Text passage section start

- Directed by: Ramesh Chaudhary
- Story by: Arvind Jagtap
- Produced by: Sachin Baburao Pawar Trupti Sachin Pawar
- Starring: Bharat Ganeshpure Sayaji Shinde Pratiksha Mungekar Amol Kagne
- Cinematography: Veerdhaval Patil
- Edited by: Siddhesh More
- Release date: 31 May 2019;
- Country: India
- Language: Marathi

= Babo (2019 film) =

2019 Indian Marathi language film

Babo is a 2019 Indian Marathi language film written by Arvind Jagtap and directed by Ramesh Chaudhary. The background soundtrack was composed by Veerdhaval Patil and the soundtracks were composed by Harsh Karan Aditya (Trineeti Bros), Rohit Nagbhide, Atul Lohar. Mangesh Kangane penned the lyrics for the songs.

==Plot synopisis==
People of a small hilly village find out in the news that a missile fire by Korea is heading towards their village and it could be their last day of living. Will the villagers let go of their internal difference and work together and solve the situation?

Text passage section end
Exercise data section start

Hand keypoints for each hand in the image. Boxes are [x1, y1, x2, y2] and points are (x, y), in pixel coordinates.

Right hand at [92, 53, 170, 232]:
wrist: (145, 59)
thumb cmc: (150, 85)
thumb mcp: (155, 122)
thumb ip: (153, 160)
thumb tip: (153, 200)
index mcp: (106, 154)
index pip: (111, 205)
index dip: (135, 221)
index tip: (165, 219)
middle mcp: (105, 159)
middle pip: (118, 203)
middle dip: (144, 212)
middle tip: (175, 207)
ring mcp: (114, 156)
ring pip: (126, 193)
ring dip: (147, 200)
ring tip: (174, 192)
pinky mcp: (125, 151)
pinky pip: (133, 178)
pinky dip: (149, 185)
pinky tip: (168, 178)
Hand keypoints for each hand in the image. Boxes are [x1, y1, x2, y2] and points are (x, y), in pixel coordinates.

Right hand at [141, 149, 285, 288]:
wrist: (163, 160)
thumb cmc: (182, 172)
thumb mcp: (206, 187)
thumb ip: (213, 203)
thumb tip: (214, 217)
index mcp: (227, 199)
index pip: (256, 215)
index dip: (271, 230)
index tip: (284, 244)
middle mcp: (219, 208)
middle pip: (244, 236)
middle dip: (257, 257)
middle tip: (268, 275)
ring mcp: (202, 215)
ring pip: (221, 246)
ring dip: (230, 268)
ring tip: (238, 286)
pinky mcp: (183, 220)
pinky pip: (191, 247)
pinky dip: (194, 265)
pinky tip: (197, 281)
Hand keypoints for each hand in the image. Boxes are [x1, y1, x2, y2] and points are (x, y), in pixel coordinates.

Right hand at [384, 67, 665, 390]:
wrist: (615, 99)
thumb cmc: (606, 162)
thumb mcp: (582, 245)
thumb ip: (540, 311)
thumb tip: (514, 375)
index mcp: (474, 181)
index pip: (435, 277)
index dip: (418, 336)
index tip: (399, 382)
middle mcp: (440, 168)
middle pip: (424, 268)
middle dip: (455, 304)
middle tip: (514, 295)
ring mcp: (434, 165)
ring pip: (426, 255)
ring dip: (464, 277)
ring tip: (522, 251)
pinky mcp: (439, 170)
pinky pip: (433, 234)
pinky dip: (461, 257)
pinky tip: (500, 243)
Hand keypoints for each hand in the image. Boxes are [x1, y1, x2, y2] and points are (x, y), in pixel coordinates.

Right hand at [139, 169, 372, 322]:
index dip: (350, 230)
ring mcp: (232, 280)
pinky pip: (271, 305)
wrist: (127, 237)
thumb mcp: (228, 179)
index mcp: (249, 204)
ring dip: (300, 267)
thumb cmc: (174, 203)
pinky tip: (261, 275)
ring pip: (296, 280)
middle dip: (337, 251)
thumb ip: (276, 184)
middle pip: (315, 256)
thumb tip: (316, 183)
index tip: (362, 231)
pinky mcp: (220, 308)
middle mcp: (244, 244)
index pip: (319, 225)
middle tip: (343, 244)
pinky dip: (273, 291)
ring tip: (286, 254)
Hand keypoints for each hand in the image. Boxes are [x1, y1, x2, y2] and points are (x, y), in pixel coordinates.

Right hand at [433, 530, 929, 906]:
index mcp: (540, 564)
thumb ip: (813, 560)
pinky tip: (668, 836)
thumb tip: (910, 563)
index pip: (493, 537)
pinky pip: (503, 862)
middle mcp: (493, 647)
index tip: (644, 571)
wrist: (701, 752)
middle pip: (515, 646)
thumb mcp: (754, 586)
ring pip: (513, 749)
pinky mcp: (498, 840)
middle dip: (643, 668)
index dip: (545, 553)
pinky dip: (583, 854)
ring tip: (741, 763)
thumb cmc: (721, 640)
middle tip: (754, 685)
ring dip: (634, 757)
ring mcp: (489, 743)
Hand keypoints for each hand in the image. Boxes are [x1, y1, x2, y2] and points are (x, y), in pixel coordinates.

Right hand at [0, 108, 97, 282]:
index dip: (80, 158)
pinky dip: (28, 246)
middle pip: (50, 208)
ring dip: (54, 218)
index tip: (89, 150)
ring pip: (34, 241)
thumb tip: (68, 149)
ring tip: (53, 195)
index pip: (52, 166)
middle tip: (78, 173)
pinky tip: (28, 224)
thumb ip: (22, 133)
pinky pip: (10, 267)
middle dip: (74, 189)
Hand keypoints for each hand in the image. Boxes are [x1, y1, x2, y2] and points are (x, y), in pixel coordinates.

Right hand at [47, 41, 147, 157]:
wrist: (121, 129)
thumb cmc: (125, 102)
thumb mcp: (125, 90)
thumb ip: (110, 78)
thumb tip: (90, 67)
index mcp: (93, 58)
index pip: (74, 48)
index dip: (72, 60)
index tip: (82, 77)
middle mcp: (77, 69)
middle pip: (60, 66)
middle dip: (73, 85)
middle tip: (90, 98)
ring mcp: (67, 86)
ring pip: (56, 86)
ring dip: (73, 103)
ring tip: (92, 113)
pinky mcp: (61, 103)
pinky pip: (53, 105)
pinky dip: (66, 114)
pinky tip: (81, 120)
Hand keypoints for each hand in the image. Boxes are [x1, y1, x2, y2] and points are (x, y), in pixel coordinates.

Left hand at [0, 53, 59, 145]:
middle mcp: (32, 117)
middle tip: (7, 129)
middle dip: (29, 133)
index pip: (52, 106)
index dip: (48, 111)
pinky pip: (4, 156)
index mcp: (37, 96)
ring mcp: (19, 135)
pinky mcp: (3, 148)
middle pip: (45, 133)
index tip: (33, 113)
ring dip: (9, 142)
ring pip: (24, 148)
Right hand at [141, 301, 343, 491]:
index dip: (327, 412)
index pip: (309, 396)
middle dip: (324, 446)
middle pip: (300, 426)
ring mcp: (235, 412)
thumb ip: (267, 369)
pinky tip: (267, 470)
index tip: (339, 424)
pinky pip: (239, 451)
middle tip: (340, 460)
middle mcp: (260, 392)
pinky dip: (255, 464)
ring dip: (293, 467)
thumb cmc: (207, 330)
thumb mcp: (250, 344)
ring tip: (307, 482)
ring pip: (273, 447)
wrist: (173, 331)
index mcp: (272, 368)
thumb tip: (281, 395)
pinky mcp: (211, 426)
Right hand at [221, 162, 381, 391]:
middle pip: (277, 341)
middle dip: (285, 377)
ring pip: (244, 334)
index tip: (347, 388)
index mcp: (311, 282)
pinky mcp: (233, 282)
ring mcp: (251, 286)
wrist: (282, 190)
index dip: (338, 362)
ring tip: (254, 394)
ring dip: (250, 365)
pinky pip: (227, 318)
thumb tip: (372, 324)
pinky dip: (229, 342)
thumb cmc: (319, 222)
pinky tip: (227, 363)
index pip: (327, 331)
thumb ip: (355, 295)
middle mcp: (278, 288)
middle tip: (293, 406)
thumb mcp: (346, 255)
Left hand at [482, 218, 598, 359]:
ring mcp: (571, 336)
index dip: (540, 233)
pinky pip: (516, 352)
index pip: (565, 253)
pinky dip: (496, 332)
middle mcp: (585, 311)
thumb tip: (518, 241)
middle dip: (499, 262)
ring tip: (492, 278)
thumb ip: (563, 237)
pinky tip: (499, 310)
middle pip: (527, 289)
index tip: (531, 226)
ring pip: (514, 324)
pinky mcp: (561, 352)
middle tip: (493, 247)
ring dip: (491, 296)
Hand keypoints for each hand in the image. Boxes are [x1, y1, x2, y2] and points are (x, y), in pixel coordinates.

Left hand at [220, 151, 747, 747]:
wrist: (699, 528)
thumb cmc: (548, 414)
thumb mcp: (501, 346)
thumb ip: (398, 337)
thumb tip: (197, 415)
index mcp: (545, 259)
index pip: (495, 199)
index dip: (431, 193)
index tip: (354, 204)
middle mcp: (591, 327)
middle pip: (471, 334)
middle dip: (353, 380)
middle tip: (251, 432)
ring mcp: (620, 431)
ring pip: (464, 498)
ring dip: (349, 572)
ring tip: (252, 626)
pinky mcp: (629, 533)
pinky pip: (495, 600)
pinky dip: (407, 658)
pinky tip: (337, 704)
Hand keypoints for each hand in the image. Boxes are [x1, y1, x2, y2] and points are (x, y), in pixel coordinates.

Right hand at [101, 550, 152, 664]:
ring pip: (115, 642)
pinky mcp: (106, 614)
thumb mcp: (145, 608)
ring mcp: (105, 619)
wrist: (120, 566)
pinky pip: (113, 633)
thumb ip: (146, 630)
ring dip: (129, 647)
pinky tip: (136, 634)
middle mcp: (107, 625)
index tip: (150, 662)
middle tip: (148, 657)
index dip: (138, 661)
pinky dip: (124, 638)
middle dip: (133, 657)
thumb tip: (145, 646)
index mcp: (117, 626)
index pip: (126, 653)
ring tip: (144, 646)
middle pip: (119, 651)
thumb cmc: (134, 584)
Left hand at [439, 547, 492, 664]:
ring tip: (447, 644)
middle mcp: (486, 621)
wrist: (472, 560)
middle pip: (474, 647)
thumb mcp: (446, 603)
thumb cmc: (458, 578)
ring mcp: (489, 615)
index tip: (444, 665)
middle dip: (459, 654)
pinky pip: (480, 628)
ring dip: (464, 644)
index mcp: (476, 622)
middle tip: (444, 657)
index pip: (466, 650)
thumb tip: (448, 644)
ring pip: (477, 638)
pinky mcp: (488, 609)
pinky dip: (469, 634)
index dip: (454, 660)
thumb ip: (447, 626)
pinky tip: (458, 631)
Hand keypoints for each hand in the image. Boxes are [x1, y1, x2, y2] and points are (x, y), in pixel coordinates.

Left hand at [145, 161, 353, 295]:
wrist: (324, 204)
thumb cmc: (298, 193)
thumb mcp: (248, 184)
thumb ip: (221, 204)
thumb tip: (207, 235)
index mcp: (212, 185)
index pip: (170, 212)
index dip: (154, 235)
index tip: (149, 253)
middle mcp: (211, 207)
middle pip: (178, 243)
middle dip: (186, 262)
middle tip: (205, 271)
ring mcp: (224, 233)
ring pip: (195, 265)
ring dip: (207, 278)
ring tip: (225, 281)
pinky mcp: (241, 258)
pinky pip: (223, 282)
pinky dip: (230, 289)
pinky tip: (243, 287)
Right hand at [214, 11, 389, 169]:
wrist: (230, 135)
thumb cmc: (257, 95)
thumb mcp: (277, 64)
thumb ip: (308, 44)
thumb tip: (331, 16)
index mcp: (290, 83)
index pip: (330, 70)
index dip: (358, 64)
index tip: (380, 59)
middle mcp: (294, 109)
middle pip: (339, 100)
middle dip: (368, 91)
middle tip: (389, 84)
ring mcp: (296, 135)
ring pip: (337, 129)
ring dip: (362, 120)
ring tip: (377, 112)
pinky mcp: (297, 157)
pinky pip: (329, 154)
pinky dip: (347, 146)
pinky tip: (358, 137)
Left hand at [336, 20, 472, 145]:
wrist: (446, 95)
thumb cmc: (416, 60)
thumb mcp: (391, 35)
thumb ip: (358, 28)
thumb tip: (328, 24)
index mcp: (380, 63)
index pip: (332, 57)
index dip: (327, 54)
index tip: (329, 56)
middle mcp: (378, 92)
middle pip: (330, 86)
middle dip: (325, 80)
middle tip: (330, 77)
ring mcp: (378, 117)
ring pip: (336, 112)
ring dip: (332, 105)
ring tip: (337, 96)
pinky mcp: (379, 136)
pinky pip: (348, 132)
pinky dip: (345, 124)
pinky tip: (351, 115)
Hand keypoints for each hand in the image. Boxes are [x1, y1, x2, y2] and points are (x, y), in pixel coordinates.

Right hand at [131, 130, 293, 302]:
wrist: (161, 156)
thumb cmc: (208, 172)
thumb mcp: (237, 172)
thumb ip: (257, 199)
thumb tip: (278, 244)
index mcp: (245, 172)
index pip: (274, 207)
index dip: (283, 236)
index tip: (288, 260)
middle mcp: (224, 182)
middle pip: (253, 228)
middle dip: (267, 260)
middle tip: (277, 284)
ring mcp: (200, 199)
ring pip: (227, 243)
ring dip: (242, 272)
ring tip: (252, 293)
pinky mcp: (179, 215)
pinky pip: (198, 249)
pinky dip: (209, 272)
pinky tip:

Exercise data section end

__To do__:
#1 According to the Babo film article, who wrote the lyrics for the songs?
#2 Extend the Babo film article, picking up right after its final sentence.

__Answers below__:
#1 Mangesh Kangane wrote the lyrics for the songs.

#2
== Cast ==
- Manjiri Yashwant as Pintya's wife
- Kishore Chougule
- Madhu as Nandkishor Chougule
- Bharat Ganeshpure
- Kishore Kadam as Madan
- Vijay Kadam
- Amol Kagne as Bablu
- Pratiksha Mungekar as Munni
- Vijay Nikam as Astrologer
- Nisha Parulekar
- Shreya Pasalkar
- Sayaji Shinde as Bhaskar
- Vinod Shinde as Sanju
- Jaywant Wadkar as Father Of Pintyaa

==Reception==
The Times of India said, "The story is based in a village where word spreads about a missile from Korea headed to crash in the area. The inhabitants fear their well-being and thinking it to be their last day alive, each one wants to spend it in the way they want to. However, in trying to explore this central plot, Babo opens up 15 sub-stories and all of them merely scratch the surface. Had it just focused on the geographical divide, the movie would have touched upon the issue of casteism effectively, with the treatment of a dark comedy."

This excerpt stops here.